DVD review: This Is The End


REVIEW:

This Is The End
(Sony Pictures, R16)

Extras, The Larry Sanders Show, Being John Malkovich and now This Is The End. Or is it

It’s so post-post modern to have actors playing warped versions of themselves that even Seth Rogen is getting in on the act.

Occasionally confused with Seth Green and Seth MacFarlane, Seth Rogen is the laid-back writer/director/actor behind the snort-out-loud-funny comedies Pineapple Express, Knocked Up and Superbad. He’s the Kevin Smith of the fratboy set. When Kevin Smith isn’t filling that job description, that is.

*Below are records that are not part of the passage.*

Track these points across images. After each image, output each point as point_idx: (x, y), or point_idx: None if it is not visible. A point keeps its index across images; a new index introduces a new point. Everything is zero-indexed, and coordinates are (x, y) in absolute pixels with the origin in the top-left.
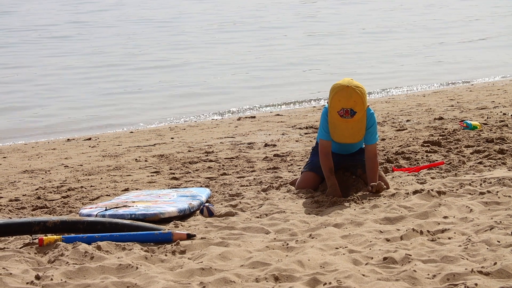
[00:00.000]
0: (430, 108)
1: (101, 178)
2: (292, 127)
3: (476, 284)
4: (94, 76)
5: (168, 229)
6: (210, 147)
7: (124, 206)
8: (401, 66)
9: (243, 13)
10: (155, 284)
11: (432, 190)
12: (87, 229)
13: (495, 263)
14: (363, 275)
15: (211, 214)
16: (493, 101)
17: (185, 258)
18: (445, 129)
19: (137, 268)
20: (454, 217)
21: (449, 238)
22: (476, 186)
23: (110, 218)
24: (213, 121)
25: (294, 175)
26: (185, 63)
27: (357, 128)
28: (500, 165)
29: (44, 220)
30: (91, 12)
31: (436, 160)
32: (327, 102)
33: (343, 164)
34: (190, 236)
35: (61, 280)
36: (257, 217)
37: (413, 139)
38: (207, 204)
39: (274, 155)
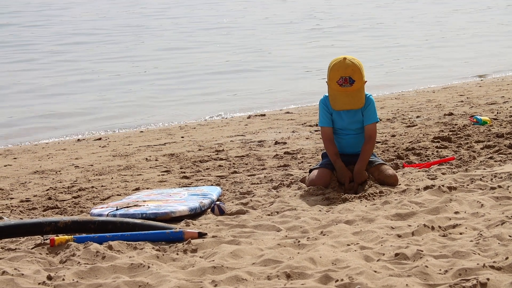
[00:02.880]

The scenario is this: Film buddies Rogen and Baruchel go to a ludicrously ostentacious Hollywood party at James Franco’s palatial house, and have a (mostly) good time when, without warning, the apocalypse happens. It’s the whole works – hellfire and brimstone, huge holes opening up to the centre of the planet, monsters and demons walking the earth and messily devouring the survivors.

Trapped inside Franco’s house, a group of survivors including Franco, Rogen, Baruchel, Jonah Hill, Danny McBride and Craig Robinson – all playing themselves – barricade themselves against the creatures and the remnants of humanity who, outside, are embracing depravity and reverting to feral, brutal type. As are, in a slightly more sarcastic and egocentric way, are those inside. Hey, this is Hollywood after all.

As long as you don’t take the biblical apocalypse angle too seriously (and how could you) this is a lot of low-brow fun. And isn’t it nice to see, in what other films might describe as cameo appearances, the likes of Emma Watson and Rihanna taking the mickey out of themselves

Brilliantly bad taste and genius-ly juvenile, This Is The End won’t fill you with joy for the rest of humanity, but there are plenty of worse ways to spend 102 minutes.